Installing these systems requires the participation of an experienced and competent contractor. We and other suppliers are at the ready to take care of installation ourselves or participate as necessary to make certain that systems are properly installed. We’ll also help manage costs by knowing, for example, where less-expensive coated pipes can be used in place of stainless steel. And we know how to set up hydraulic and control systems to maximize efficiency and performance.
Key to the success of all interactive waterplay systems is safety.
As with most playground equipment, the possibility of injuries can be decreased dramatically through experience and the use of designs and physical orientations that have proved safe over time.
At our company, we take safety as a “ground-up” proposition that starts with safety surfacing. This can be the most important and potentially most expensive part of any play area, wet or dry. But in areas where there’s a probability of high-speed impacts between children and the ground, a 2-1/2- to 3-inch thickness of synthetic resilient surfacing should be used in accordance with instructions from the system’s supplier.
Decks and stairs of waterplay structures are a consideration as well and are made of round-edged fiberglass with an integral slip-resistant finish. Hand wheels are designed for use by small toddlers and strong teenagers alike and must ensure minimum exposure to injury during rotation. In addition, the recognition of potential catch and pinch points is critical in designing hands-on play structures.

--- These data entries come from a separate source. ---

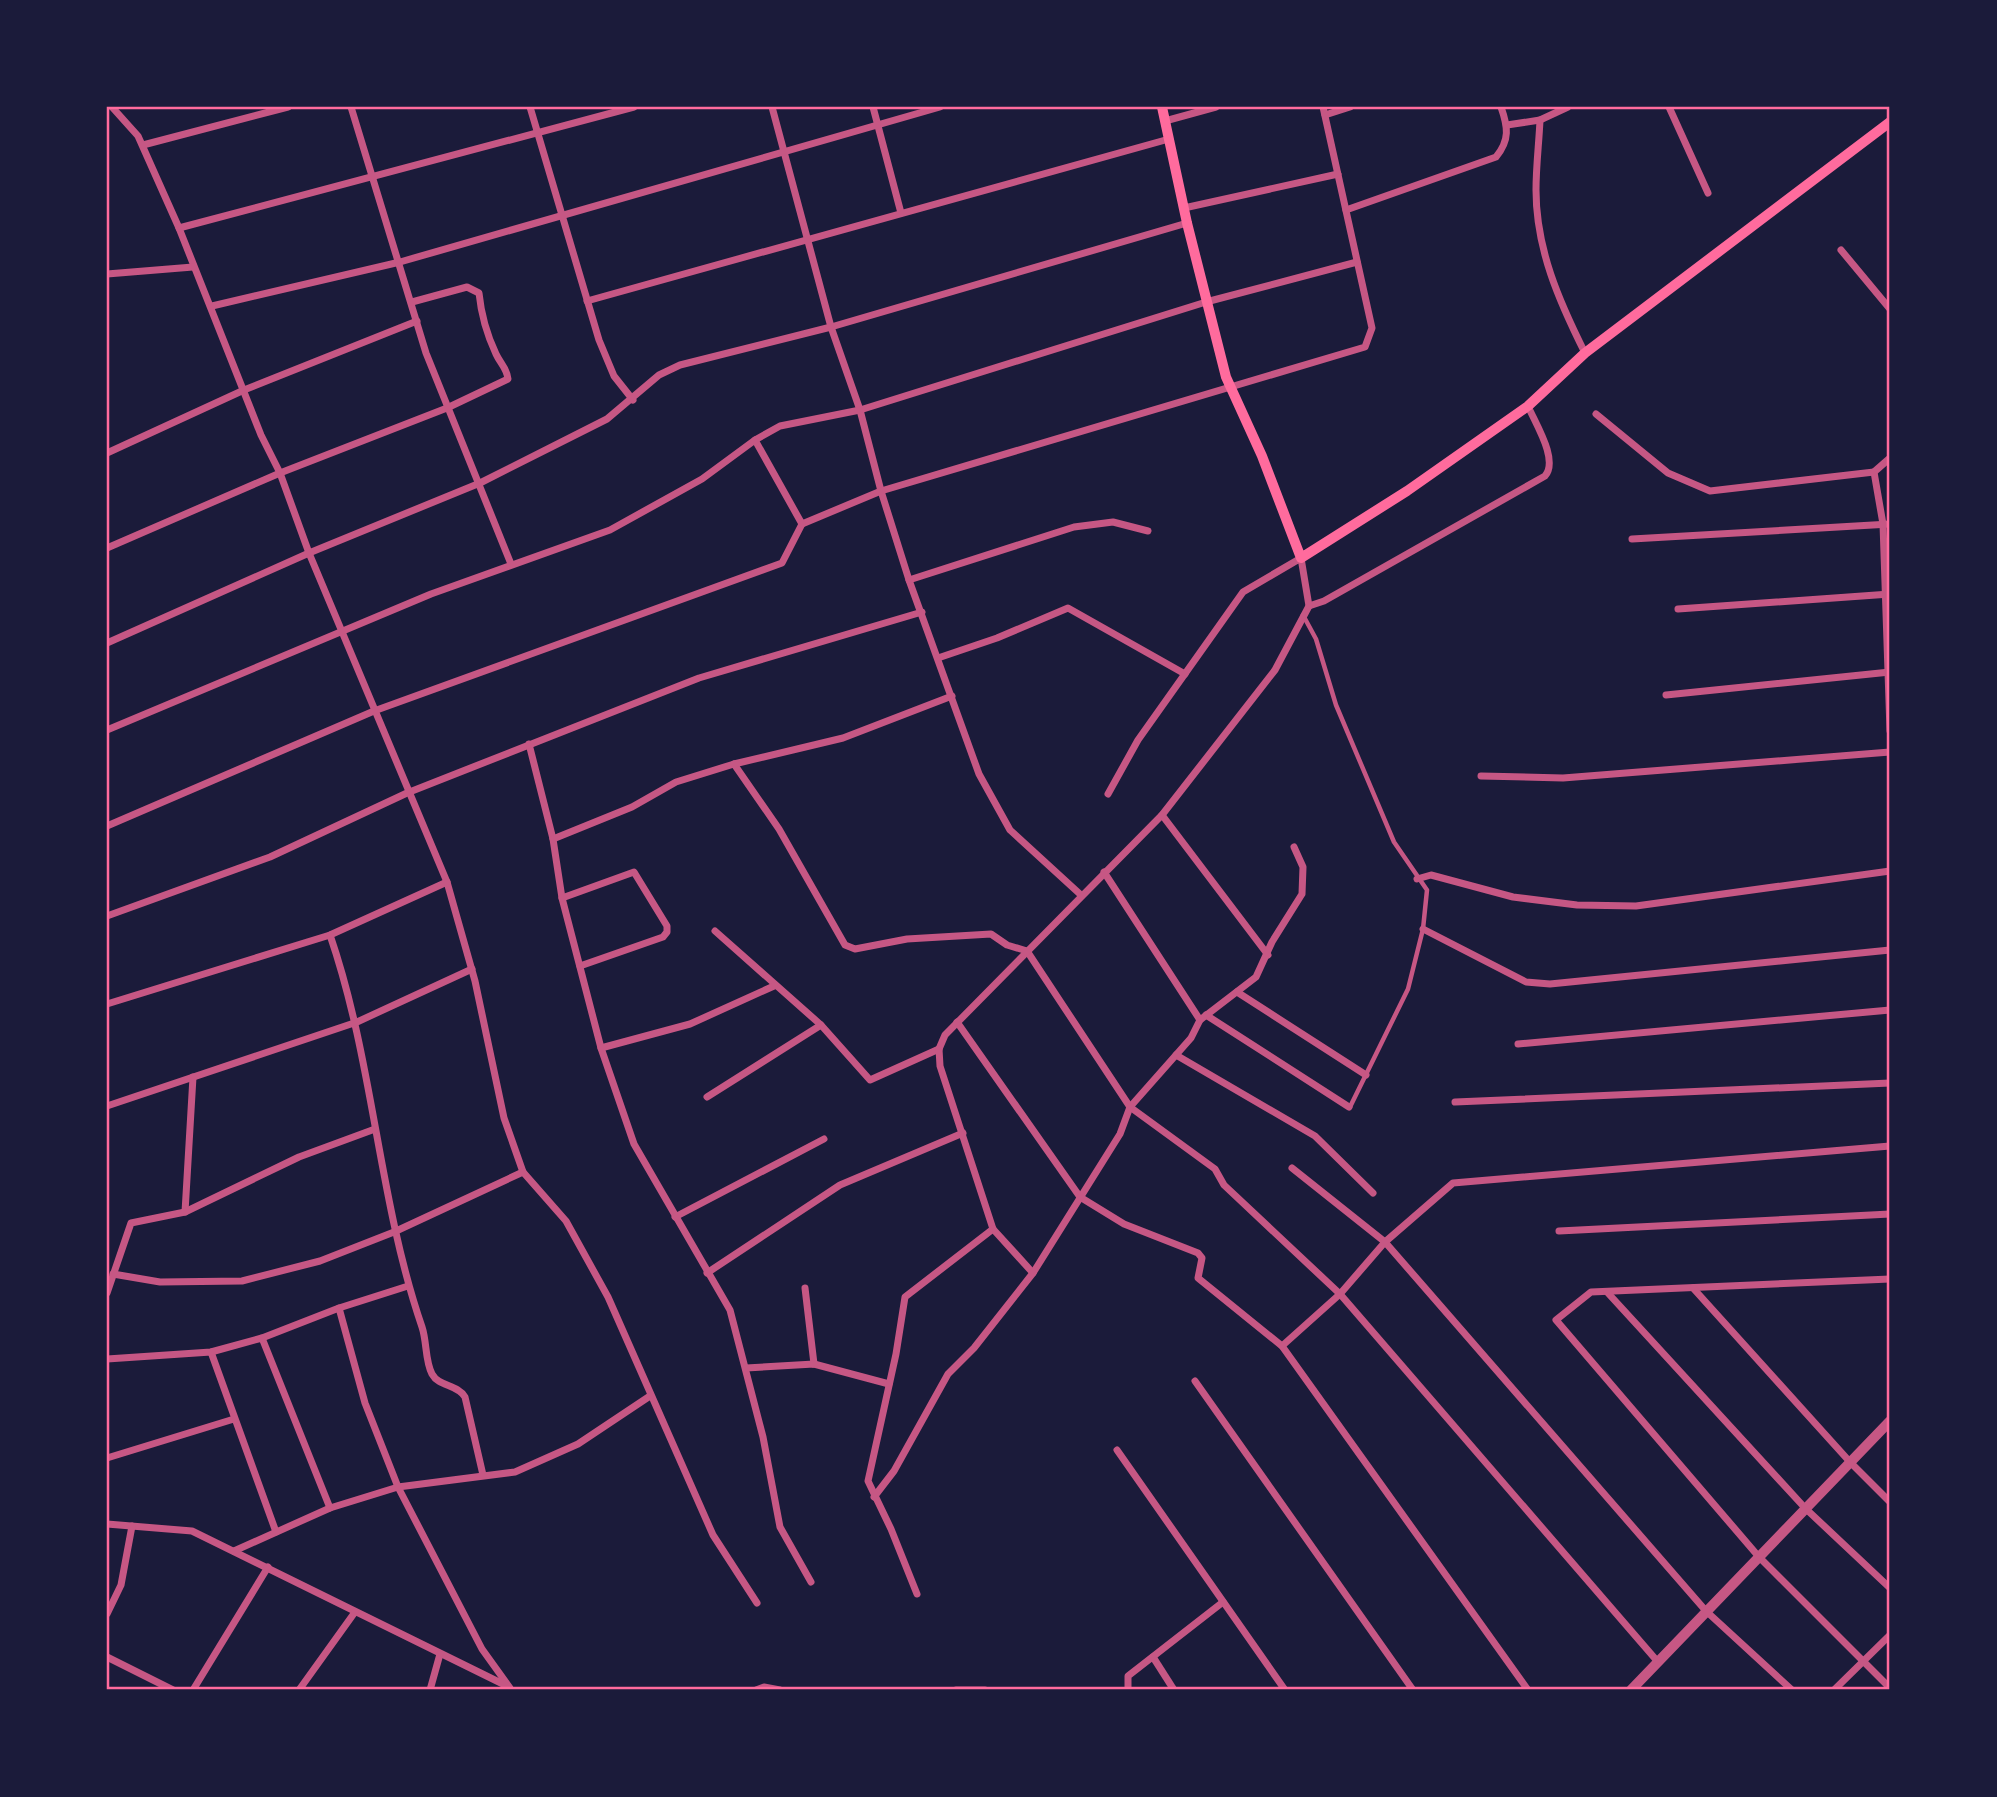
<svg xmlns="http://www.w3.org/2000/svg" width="1997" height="1797" font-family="Overpass,sans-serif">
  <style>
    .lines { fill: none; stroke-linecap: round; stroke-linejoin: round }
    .service { stroke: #c65784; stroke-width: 4.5 }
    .minor { stroke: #c65784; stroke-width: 7 }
    .tertiary { stroke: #c65784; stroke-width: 10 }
    .secondary { stroke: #ff6b9d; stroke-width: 10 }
    .neatline { fill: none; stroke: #ff6b9d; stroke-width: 2.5 }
  </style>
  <rect width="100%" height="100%" fill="#1b1b3a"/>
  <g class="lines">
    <!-- service -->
    <path class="service" d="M 1303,615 L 1316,639 L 1336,705 L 1394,842 L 1427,890 L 1423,929 L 1408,989 L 1350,1107"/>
    <!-- minor -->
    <g class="minor">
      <path d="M 112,107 L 138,136 L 179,228 L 261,435 L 280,473 L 309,553 L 447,882 L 475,981 L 504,1118 L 523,1172 L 566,1221 L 608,1297 L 713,1535 L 757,1603"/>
      <path d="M 351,107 L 426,353 L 511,564"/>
      <path d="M 530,107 L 599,340 L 614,376 L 633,400"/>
      <path d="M 772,107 L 831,327 L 860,410 L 881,491 L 909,580 L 979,774 L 1010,830 L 1081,895"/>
      <path d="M 873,107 L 901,213"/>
      <path d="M 1669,107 L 1708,193"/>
      <path d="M 1325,115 L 1350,107"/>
      <path d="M 1540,120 C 1539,143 1536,166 1536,190 C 1536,249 1559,301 1585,353"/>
      <path d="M 1165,121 L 1216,107"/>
      <path d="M 1507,125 L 1540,120 L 1568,107"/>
      <path d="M 143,145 L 288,107"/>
      <path d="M 1184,208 L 1338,174"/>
      <path d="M 1346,210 L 1496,157 C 1510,140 1508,127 1501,107"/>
      <path d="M 179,228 L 634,107"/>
      <path d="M 1841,250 L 1890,309"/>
      <path d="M 107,274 L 193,267"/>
      <path d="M 587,301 L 1169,139"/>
      <path d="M 212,306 L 400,262 L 940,107"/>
      <path d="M 1596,414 L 1668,473 L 1710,491 L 1874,472"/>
      <path d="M 755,440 L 802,524 L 881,491 L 1365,347 L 1372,328 L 1323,107"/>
      <path d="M 107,453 L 244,390 L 417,321"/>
      <path d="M 1890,458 L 1874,472 L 1883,524 L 1890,731"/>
      <path d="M 1632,539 L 1890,524"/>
      <path d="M 107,548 L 280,473 L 447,408 L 508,379 C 507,368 500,363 496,354 C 487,335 481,313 479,293 L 467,287 L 412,302"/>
      <path d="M 909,580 L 1074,527 L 1113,522 L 1148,531"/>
      <path d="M 1309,606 L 1324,601 L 1545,476 C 1559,460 1535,423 1528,406"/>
      <path d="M 1678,609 L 1890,594"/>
      <path d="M 107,643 L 309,553 L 480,483 L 607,419 L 659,375 L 680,365 L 831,327 L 1187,223"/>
      <path d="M 938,658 L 997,638 L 1068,608 L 1185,674"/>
      <path d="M 1666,695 L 1890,672"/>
      <path d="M 107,730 L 431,594 L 610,530 L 702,479 L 755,440 L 780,426 L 860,410 L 1206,302 L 1357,262"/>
      <path d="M 529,744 L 553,839 L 562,898 L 601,1048 L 634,1144 L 730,1310 L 763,1437 L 780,1527 L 811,1582"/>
      <path d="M 734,764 L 779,829 L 845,945 L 855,949 L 907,939 L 991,934 L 1007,945 L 1027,951 L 1130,1107 L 1215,1169 L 1224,1185 L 1340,1294 L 1658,1662"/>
      <path d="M 1481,776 L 1563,778 L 1890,752"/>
      <path d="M 1162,815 L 1268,955"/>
      <path d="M 107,826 L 374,711 L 782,563 L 802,524"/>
      <path d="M 553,839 L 632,807 L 676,782 L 734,764 L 843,738 L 952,696"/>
      <path d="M 1104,872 L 1200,1020"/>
      <path d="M 1417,879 L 1431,875 L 1513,897 L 1577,905 L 1636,906 L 1890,871"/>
      <path d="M 562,898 L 634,872 L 667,926 L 667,932 L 663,937 L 580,966"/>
      <path d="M 107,916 L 270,857 L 407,793 L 699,678 L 922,612"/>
      <path d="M 1423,929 L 1526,982 L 1550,984 L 1890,950"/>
      <path d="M 715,931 L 821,1025 L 870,1080 L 939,1049"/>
      <path d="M 330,935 C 374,1063 378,1199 422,1327 C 427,1342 425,1361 432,1374 C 439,1387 457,1384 465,1397 L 483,1475"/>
      <path d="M 1237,992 L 1366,1075"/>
      <path d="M 107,1004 L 330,935 L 447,882"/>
      <path d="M 1206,1015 L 1349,1107"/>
      <path d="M 957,1022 L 1080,1197 L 1124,1224 L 1198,1253 L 1202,1258 L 1198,1278 L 1282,1346 L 1528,1690"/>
      <path d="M 1518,1044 L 1890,1010"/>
      <path d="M 601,1048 L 690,1024 L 774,986"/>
      <path d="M 1176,1055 L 1315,1136 L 1373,1193"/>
      <path d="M 707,1097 L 821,1025"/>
      <path d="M 1455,1102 L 1890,1083"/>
      <path d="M 107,1106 L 357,1022 L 472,969"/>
      <path d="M 1292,1168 L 1385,1242 L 1706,1611 L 1792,1690"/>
      <path d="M 185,1212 L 193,1077"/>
      <path d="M 675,1217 L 824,1139"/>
      <path d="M 1559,1231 L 1890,1214"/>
      <path d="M 707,1273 L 840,1185 L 963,1133"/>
      <path d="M 1033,1273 L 993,1229 L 940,1066 L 939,1049 L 945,1035 L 1162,815 L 1275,670 L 1309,606 L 1301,558 L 1243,592 L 1138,740 L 1108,794"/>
      <path d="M 113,1274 L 160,1282 L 242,1281 L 320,1261 L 394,1232 L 523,1172"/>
      <path d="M 1890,1279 L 1591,1292 L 1556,1320 L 1759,1557 L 1890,1688"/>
      <path d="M 805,1288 L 814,1364"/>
      <path d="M 1693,1288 L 1850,1462 L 1890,1502"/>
      <path d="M 1607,1292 L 1805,1508 L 1890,1588"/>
      <path d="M 107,1293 L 131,1223 L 185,1212 L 299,1157 L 375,1129"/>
      <path d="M 339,1308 L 408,1286"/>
      <path d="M 262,1338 L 330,1508"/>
      <path d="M 1282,1346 L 1340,1294 L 1385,1242 L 1453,1183 L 1890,1146"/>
      <path d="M 211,1352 L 276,1532"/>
      <path d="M 107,1359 L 211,1352 L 262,1338 L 339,1308 L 365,1403 L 398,1487 L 482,1649 L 510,1688"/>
      <path d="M 746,1368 L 814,1364 L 889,1384"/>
      <path d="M 1195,1381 L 1413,1690"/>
      <path d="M 1117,1450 L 1285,1690"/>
      <path d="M 107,1458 L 234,1419"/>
      <path d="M 874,1497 L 894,1471 L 948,1374 L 974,1348 L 1033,1273 L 1120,1134 L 1130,1107 L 1191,1038 L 1200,1020 L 1256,977 L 1272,942 L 1302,894 L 1303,867 L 1294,847"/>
      <path d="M 107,1524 L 192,1531 L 507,1686"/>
      <path d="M 234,1551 L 330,1508 L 398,1487 L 515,1472 L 578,1444 L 650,1396"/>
      <path d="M 917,1594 L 891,1529 L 868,1481 L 896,1354 L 905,1297 L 993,1229"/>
      <path d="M 107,1614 L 121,1585 L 132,1526"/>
      <path d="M 107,1657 L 173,1690"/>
      <path d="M 1153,1657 L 1174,1690"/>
      <path d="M 193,1690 L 268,1567"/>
      <path d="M 299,1690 L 355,1612"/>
      <path d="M 430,1690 L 440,1654"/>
      <path d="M 756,1690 L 764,1687 L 780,1690"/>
      <path d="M 956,1690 L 985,1690"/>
      <path d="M 1128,1690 L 1128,1676 L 1223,1602"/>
      <path d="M 1834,1690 L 1890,1635"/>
    </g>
    <!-- tertiary -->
    <path class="tertiary" d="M 1631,1690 L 1890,1421"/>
    <!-- secondary -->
    <path class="secondary" d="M 1162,107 L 1187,223 L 1226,377 L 1262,456 L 1301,558 L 1407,491 L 1528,406 L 1585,353 L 1890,122"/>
  </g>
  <!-- border -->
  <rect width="1997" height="1797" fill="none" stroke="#1b1b3a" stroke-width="217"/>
  <rect x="108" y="108" width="1780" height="1580" class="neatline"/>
</svg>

Water depths of 18 inches are recommended for safe use of slides, tunnels and tires swings, but for interactive waterplay areas, we work with many zero-depth installations. Often referred to as “spray pools,” these areas offer reduced costs in construction, supervision and operation. Many are set up with motion sensors that can save water and energy when the area is not in use, and they offer advantages when it comes to ADA requirements because they are, by nature and by design, fully accessible to the physically challenged.
We derive a great deal of satisfaction from what we produce, but the greatest satisfaction comes from observing the resulting family play.
While technology has developed so many solitary and passive ways of playing, the most satisfying play is still physical and simple – running through sprinklers, playing catch, waging squirt-gun fights, playing tag and doing “cannonballs” into a swimming pool. We therefore base our interactive design work on the basic and everyday magic of children’s play.
It’s very satisfying to provide these simple pleasures to people of all ages. The joyous mayhem that erupts in and around these features is truly infectious, and no matter how much time we spend on the business side of designing and selling these systems, we never tire or lose sight of their central purpose.
After all, we are all children at heart. Sometimes, we just need a little reminder.
Pam Pasotti is director of marketing for SCS Interactive Inc. in Tillamook, Ore., a division of Denver-based Koala Corp. and a manufacturer of interactive waterplay systems for waterparks, municipal aquatic facilities, resorts properties, semi-public properties and residential clients. Pasotti joined the company two years ago, after several years working in the computer manufacturing industry, where she developed her background in market research and sales psychology. Her decision to join the interactive waterplay industry was based in part on her desire to promote physical play and family interaction in today’s increasingly sedentary, isolated society.